Abstract feels thread
>wanting to kill yourself but hoping you outlive your family so there's not as much guilt
It's the ultimate paradox
Too many people know this feeling
Look at reddit's suicide watch or any other suicide-related forum
The whole idea of outliving the rest of your family to escape guilt is blowing up like fuck
Seems like it's all that's keeping a torrent of suicides at bay
I wonder if it's new, or if it's always been like this. Maybe religion has always been enough in the past.

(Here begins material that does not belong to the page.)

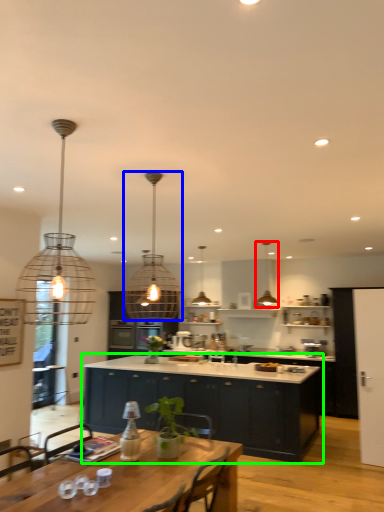
Question: Which object is the closest to the lamp (highlighted by a red box)? Choose among these: lamp (highlighted by a blue box) or cabinetry (highlighted by a green box).

Choices:
 (A) lamp
 (B) cabinetry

It fucking sucks that people have to get all upset over letting someone who wants to die go ahead with it, but not over the fact that they want to die in the first place. Oh yeah as long as the status quo is preserved it's okay, even if the status quo is fucking shit for some of the people involved in it.
>>28104342
That's not abstract.
That's a pretty concrete feel.
>don't want to kill myself
>so far behind in life and too shit to fix it
Why can't I be a suicide fetishizing normie too
>>28104488
Didnt know this was a more felt feel. Damn anon
>>28104511
Sorry I don't know what fucking abstract means I'm just trying to vent my sorrows to anonymous weaboos on an anime inspired image board
I'd almost certainly kill myself if I didn't like my family so much. I couldn't make them so sad.
They have been great, but even they can't make living on this gay earth worth it.